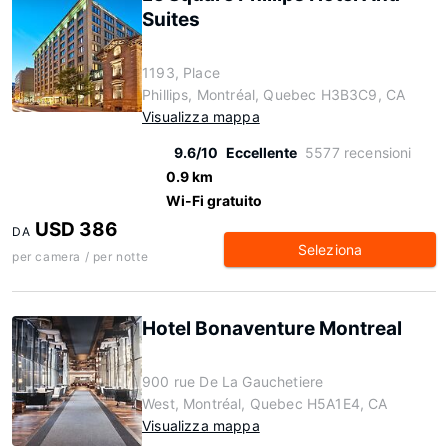
Suites
1193, Place
Phillips, Montréal, Quebec H3B3C9, CA
Visualizza mappa
9.6/10
Eccellente
5577 recensioni
0.9 km
Wi-Fi gratuito
USD 386
DA
Seleziona
per camera / per notte
Hotel Bonaventure Montreal
900 rue De La Gauchetiere
West, Montréal, Quebec H5A1E4, CA
Visualizza mappa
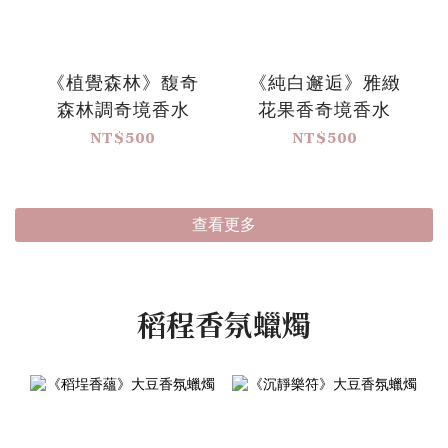
《植覺森林》馥奇
《純白邂逅》雅緻
森林調奇境香水
花果香奇境香水
NT$500
NT$500
查看更多
稻程香氛蠟燭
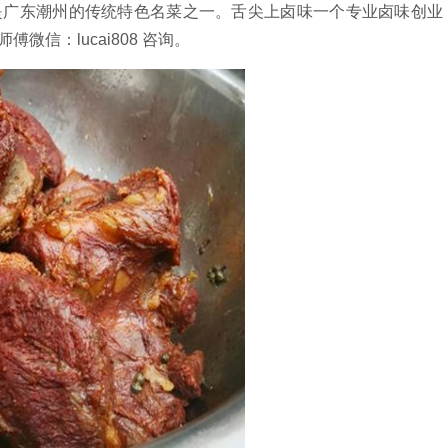
是广东潮州的传统特色名菜之一。舌尖上卤味一个专业卤味创业
信：lucai808 咨询。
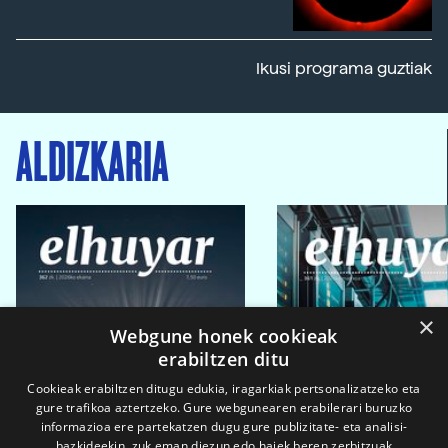
Ikusi programa guztiak
ALDIZKARIA
×
Webgune honek cookieak
erabiltzen ditu
Cookieak erabiltzen ditugu edukia, iragarkiak pertsonalizatzeko eta
gure trafikoa aztertzeko. Gure webgunearen erabilerari buruzko
informazioa ere partekatzen dugu gure publizitate- eta analisi-
bazkideekin, zuk eman diezun edo haiek beren zerbitzuak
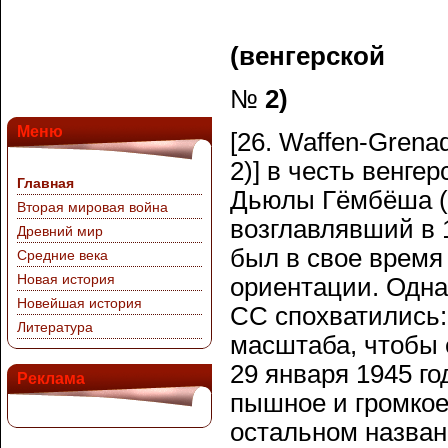
(венгерской
№
2)
Меню
[26. Waffen-Grena
2)] в честь венге
Главная
Дьюлы Гёмбёша (у
Вторая мировая война
возглавлявший в 
Древний мир
был в свое время
Средние века
Новая история
ориентации. Одна
Новейшая история
СС спохватились:
Литература
масштаба, чтобы 
29 января 1945 г
Реклама
пышное и громкое
остальном назван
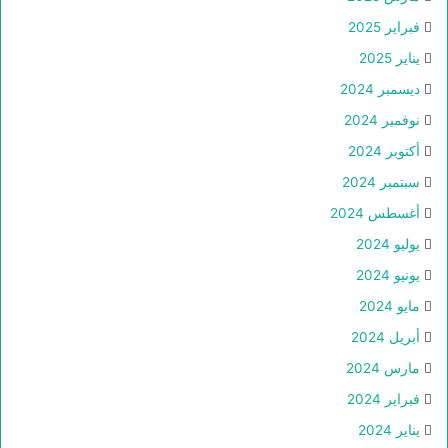
فبراير 2025
يناير 2025
ديسمبر 2024
نوفمبر 2024
أكتوبر 2024
سبتمبر 2024
أغسطس 2024
يوليو 2024
يونيو 2024
مايو 2024
أبريل 2024
مارس 2024
فبراير 2024
يناير 2024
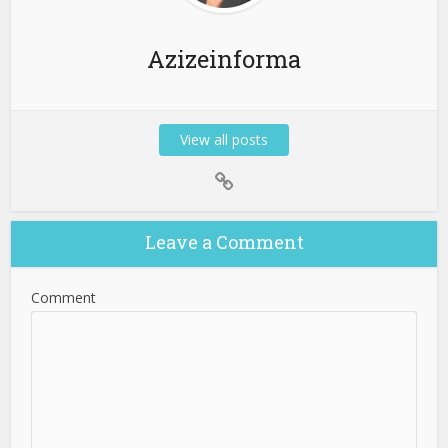
Azizeinforma
View all posts
Leave a Comment
Comment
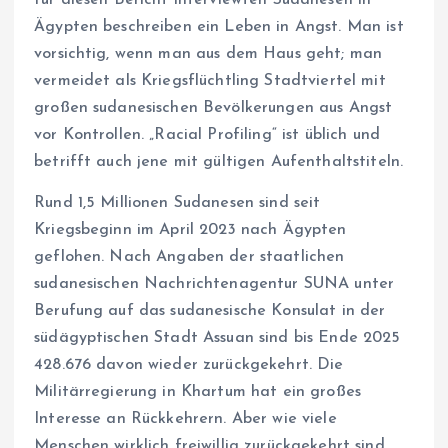
für diesen Bericht interviewten Sudanesen in
Ägypten beschreiben ein Leben in Angst. Man ist
vorsichtig, wenn man aus dem Haus geht; man
vermeidet als Kriegsflüchtling Stadtviertel mit
großen sudanesischen Bevölkerungen aus Angst
vor Kontrollen. „Racial Profiling“ ist üblich und
betrifft auch jene mit gültigen Aufenthaltstiteln.
Rund 1,5 Millionen Sudanesen sind seit
Kriegsbeginn im April 2023 nach Ägypten
geflohen. Nach Angaben der staatlichen
sudanesischen Nachrichtenagentur SUNA unter
Berufung auf das sudanesische Konsulat in der
südägyptischen Stadt Assuan sind bis Ende 2025
428.676 davon wieder zurückgekehrt. Die
Militärregierung in Khartum hat ein großes
Interesse an Rückkehrern. Aber wie viele
Menschen wirklich freiwillig zurückgekehrt sind,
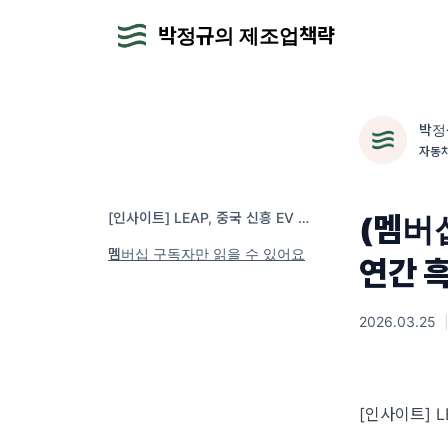
박정규의 제조업책략
박정
자동차
[인사이트] LEAP, 중국 신흥 EV 중 두 번째로 연간 흑자 달성 및 스페인 CKD 계획 진전
(멤버십
멤버십 구독자만 읽을 수 있어요
연간 
2026.03.25
[인사이트] L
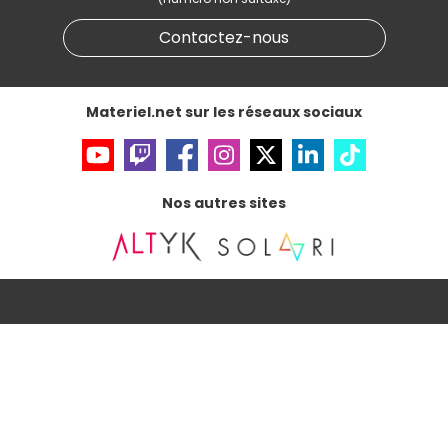
Données personnelles
et
cookies
Gérer vos cookies
Contactez-nous
Accessibilité : non conforme
Materiel.net sur les réseaux sociaux
Nos autres sites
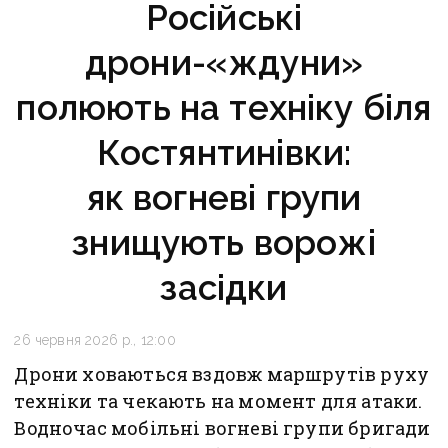
Російські
дрони-«ждуни»
полюють на техніку біля
Костянтинівки:
як вогневі групи
знищують ворожі
засідки
26 червня 2026 р., 12:00
Дрони ховаються вздовж маршрутів руху
техніки та чекають на момент для атаки.
Водночас мобільні вогневі групи бригади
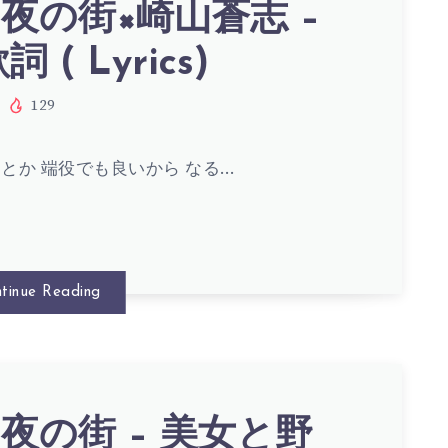
夜の街×崎山蒼志 –
 ( Lyrics)
129
とか 端役でも良いから なる…
tinue Reading
夜の街 – 美女と野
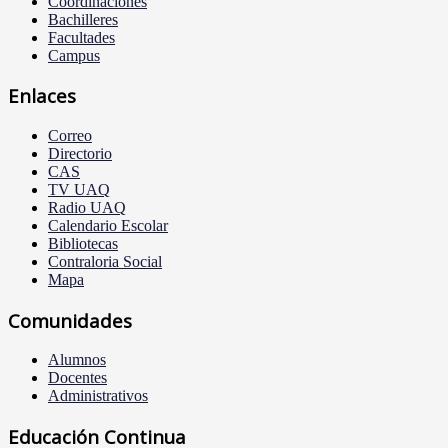
Coordinaciones
Bachilleres
Facultades
Campus
Enlaces
Correo
Directorio
CAS
TV UAQ
Radio UAQ
Calendario Escolar
Bibliotecas
Contraloria Social
Mapa
Comunidades
Alumnos
Docentes
Administrativos
Educación Continua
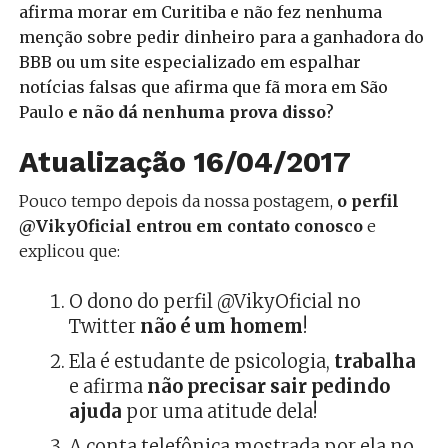
afirma morar em Curitiba e não fez nenhuma
menção sobre pedir dinheiro para a ganhadora do
BBB ou um site especializado em espalhar
notícias falsas que afirma que fã mora em São
Paulo
e não dá nenhuma prova disso
?
Atualização 16/04/2017
Pouco tempo depois da nossa postagem,
o perfil
@VikyOficial entrou em contato conosco
e
explicou que:
O dono do perfil @VikyOficial no
Twitter
não é um homem
!
Ela é estudante de psicologia,
trabalha
e afirma
não precisar sair pedindo
ajuda
por uma atitude dela!
A conta telefônica mostrada por ela no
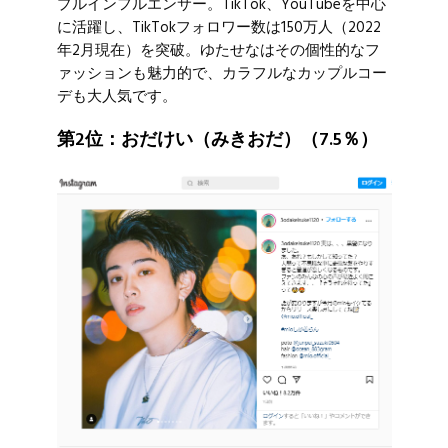
プルインフルエンサー。TikTok、YouTubeを中心
に活躍し、TikTokフォロワー数は150万人（2022
年2月現在）を突破。ゆたせなはその個性的なフ
ァッションも魅力的で、カラフルなカップルコー
デも大人気です。
第2位：おだけい（みきおだ）（7.5％）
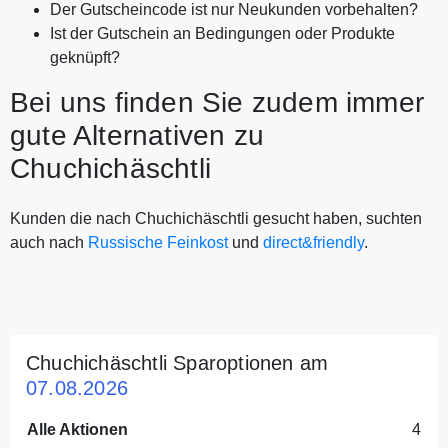
Der Gutscheincode ist nur Neukunden vorbehalten?
Ist der Gutschein an Bedingungen oder Produkte
geknüpft?
Bei uns finden Sie zudem immer
gute Alternativen zu
Chuchichäschtli
Kunden die nach Chuchichäschtli gesucht haben, suchten
auch nach
Russische Feinkost
und
direct&friendly
.
Chuchichäschtli Sparoptionen am
07.08.2026
Alle Aktionen
4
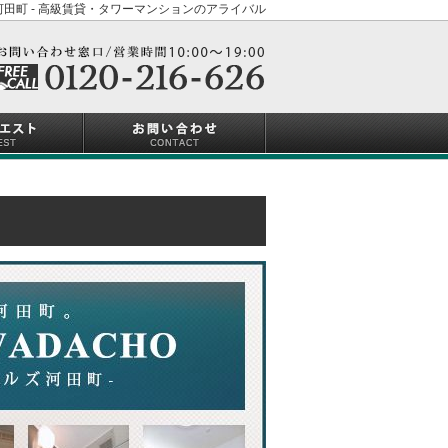
田町 - 高級賃貸・タワーマンションのアライバル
• • • •
Job item >> Reproduce the listing verbatim, starting at the line that contains "Der Gutscheincode ist" and ending at the final line of the listing, with both ends included. Omit the picture markers from your output.

Expected output >>
Der Gutscheincode ist nur Neukunden vorbehalten?
Ist der Gutschein an Bedingungen oder Produkte
geknüpft?
Bei uns finden Sie zudem immer
gute Alternativen zu
Chuchichäschtli
Kunden die nach Chuchichäschtli gesucht haben, suchten
auch nach
Russische Feinkost
und
direct&friendly
.
Chuchichäschtli Sparoptionen am
07.08.2026
Alle Aktionen
4
田町 - 高級賃貸・タワーマンションのアライバル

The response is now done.